La crisi economica in Egitto può cogliersi in un solo dato: nel 2010, anno di inizio della Primavera Araba, arrivavano nel paese più di 21 milioni di turisti. Nell’anno da poco trascorso, di turisti se ne sono visti appena 6,3 milioni e per entrate derivanti dalla vendita di biglietti nei siti archeologici crollate di oltre l’80%, passando da 220 a 38 milioni. I ricavi sono diventati così bassi, che il settore stenta a mantenere i 40.000 occupati, tra tecnici, archeologici e altri collaboratori. I musei restano aperti fino a tardi, mentre il Ministero delle Antichità starebbe ipotizzando l’apertura al pubblico di siti, ad oggi rimasti chiusi.

Ovviamente, non è venuta meno la passione nel mondo per le bellezze storiche e architettoniche dell’Egitto, ma da tempo il paese nordafricano non è percepito come sicuro, tra tensioni interne e attentati terroristici di matrice islamista. (Leggi anche: Crisi Egitto in stile Venezuela)

Svalutazione della lira egiziana fino al 55%

Eppure, nelle ultime settimane è diventato più conveniente che mai sul piano economico prenotare una vacanza in Egitto, dopo che agli inizi di novembre la banca centrale de Il Cairo ha abbandonato il peg tra la lira locale e il dollaro, di fatto dando vita a una svalutazione, che è arrivata fino al 55% e che ancora oggi si aggira al di sopra del 51%. Il cambio con il biglietto verde è passato in due mesi, infatti, da 8,8 a oltre 18, dopo avere oltrepassato persino la soglia di 19.

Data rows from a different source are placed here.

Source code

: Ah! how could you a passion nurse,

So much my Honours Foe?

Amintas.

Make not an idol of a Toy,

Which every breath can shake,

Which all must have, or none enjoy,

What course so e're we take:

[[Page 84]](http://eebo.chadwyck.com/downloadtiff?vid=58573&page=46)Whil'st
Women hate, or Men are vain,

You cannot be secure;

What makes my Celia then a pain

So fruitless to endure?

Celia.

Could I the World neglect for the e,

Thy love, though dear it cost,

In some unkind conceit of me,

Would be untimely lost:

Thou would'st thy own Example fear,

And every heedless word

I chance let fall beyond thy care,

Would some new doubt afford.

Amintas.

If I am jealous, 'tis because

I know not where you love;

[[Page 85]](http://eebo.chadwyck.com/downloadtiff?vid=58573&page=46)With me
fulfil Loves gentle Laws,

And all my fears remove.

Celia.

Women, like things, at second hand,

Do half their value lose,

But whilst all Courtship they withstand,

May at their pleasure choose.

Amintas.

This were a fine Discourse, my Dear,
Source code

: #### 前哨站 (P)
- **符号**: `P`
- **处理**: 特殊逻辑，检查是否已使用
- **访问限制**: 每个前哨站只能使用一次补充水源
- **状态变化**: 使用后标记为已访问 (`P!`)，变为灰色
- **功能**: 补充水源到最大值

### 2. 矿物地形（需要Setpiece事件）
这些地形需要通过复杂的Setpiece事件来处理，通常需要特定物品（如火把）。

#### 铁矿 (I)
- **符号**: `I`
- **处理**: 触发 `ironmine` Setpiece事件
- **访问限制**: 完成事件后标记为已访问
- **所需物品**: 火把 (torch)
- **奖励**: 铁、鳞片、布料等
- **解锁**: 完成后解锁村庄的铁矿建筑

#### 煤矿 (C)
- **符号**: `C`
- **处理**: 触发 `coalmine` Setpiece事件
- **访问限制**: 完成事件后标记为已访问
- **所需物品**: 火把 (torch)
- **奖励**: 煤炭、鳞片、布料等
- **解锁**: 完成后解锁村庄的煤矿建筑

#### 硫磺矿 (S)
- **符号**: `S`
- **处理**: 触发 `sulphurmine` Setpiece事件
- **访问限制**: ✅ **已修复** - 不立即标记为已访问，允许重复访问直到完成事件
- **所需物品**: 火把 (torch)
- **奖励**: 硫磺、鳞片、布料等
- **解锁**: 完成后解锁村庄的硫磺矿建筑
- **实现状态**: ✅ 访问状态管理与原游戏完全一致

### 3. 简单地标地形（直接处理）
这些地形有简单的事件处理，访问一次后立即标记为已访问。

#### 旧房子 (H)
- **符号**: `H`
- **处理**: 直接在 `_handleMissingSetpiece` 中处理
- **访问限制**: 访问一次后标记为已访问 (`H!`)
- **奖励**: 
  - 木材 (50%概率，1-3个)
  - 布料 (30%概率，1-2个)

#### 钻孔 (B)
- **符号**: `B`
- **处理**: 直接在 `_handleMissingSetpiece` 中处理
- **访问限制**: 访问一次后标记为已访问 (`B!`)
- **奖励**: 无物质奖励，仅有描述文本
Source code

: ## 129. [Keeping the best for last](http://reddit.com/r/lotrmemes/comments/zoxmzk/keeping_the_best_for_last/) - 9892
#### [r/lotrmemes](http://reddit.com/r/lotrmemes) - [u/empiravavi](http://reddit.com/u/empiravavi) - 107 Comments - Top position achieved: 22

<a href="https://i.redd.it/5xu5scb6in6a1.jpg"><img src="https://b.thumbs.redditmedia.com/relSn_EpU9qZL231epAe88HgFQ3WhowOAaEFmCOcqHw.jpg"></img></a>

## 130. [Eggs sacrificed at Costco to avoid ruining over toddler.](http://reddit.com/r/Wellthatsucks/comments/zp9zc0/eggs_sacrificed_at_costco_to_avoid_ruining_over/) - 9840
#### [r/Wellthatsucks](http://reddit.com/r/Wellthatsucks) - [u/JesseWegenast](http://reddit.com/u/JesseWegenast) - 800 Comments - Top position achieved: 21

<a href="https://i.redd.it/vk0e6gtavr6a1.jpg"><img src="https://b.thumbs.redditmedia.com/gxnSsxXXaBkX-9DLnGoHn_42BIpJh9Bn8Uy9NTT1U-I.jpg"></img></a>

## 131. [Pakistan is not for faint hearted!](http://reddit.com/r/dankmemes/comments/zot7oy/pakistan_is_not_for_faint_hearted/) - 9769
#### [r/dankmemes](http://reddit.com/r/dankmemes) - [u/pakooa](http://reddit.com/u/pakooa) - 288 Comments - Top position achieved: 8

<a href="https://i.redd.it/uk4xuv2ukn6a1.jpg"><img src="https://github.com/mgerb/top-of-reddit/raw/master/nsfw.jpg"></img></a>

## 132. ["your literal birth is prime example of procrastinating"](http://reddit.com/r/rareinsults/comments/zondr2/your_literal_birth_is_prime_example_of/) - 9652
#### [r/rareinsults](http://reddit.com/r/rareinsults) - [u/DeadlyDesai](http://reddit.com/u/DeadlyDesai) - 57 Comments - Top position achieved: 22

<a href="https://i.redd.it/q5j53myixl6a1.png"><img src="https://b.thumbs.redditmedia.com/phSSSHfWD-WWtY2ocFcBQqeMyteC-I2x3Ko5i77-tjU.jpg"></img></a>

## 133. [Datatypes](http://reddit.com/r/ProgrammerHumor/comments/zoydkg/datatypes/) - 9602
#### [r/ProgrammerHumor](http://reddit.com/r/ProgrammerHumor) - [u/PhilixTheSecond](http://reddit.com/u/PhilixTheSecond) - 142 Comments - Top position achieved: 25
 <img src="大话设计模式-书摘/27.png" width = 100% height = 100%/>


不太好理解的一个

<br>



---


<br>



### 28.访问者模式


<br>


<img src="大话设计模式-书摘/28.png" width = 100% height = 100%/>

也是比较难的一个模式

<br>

In altre parole, a parità di prezzi offerti, costerà la metà per uno straniero recarsi in Egitto. Ma qual è l’impatto di questa prima fase della svalutazione sulle vite dei residenti? L’inflazione ha subito un’impennata drastica, salendo dal 13,6% al 19,4%, sostanzialmente accelerando del 50% tendenziale in appena un mese. (Leggi anche: Lira egiziana a -48%, cattive notizie dall’Arabia Saudita)

 

 

 

 

Turismo crollato, economia al palo

In previsione proprio di un’esplosione dei prezzi, il mercato immobiliare sembra essersi fermato.

Chi vende, non si accontenta più di chiedere lo stesso prezzo precedente alla svalutazione, mentre chi acquista non è disposto a pagare di più, non avendo registrato alcun miglioramento sul fronte del proprio reddito, anzi. Pertanto, nessuno vende e nessuno sembra intenzionato a comprare. (Leggi anche: Il crollo della lira egiziana è una dura lezione sui cambi fissi)

Il governo si è posto come obiettivo un tasso di crescita del pil medio del 5% nel biennio 2017-2018, nonché un abbassamento della disoccupazione all’11% entro il giugno 2018 dal 12,6% del settembre scorso. Anche il deficit pubblico dovrebbe scendere dal 12,2% del 2016 al 9,5% entro il prossimo anno fiscale, portando il debito pubblico al 94% del pil e con un target di lungo periodo dell’80%.

La svalutazione della lira egiziana rientra in un piano di misure richieste dal Fondo Monetario Internazionale, in cambio di aiuti per 12 miliardi di dollari. Il problema è che l’economia locale non può più fare affidamento sul turismo, che aveva rappresentato fino a qualche tempo fa una delle fonti principali di sostentamento della popolazione e di ingresso di valuta pesante. La minaccia terroristica ha creato il deserto di stranieri in tutta l’area e la strage di Istanbul di Capodanno non fa che peggiorare le prospettive anche per la stagione in arrivo.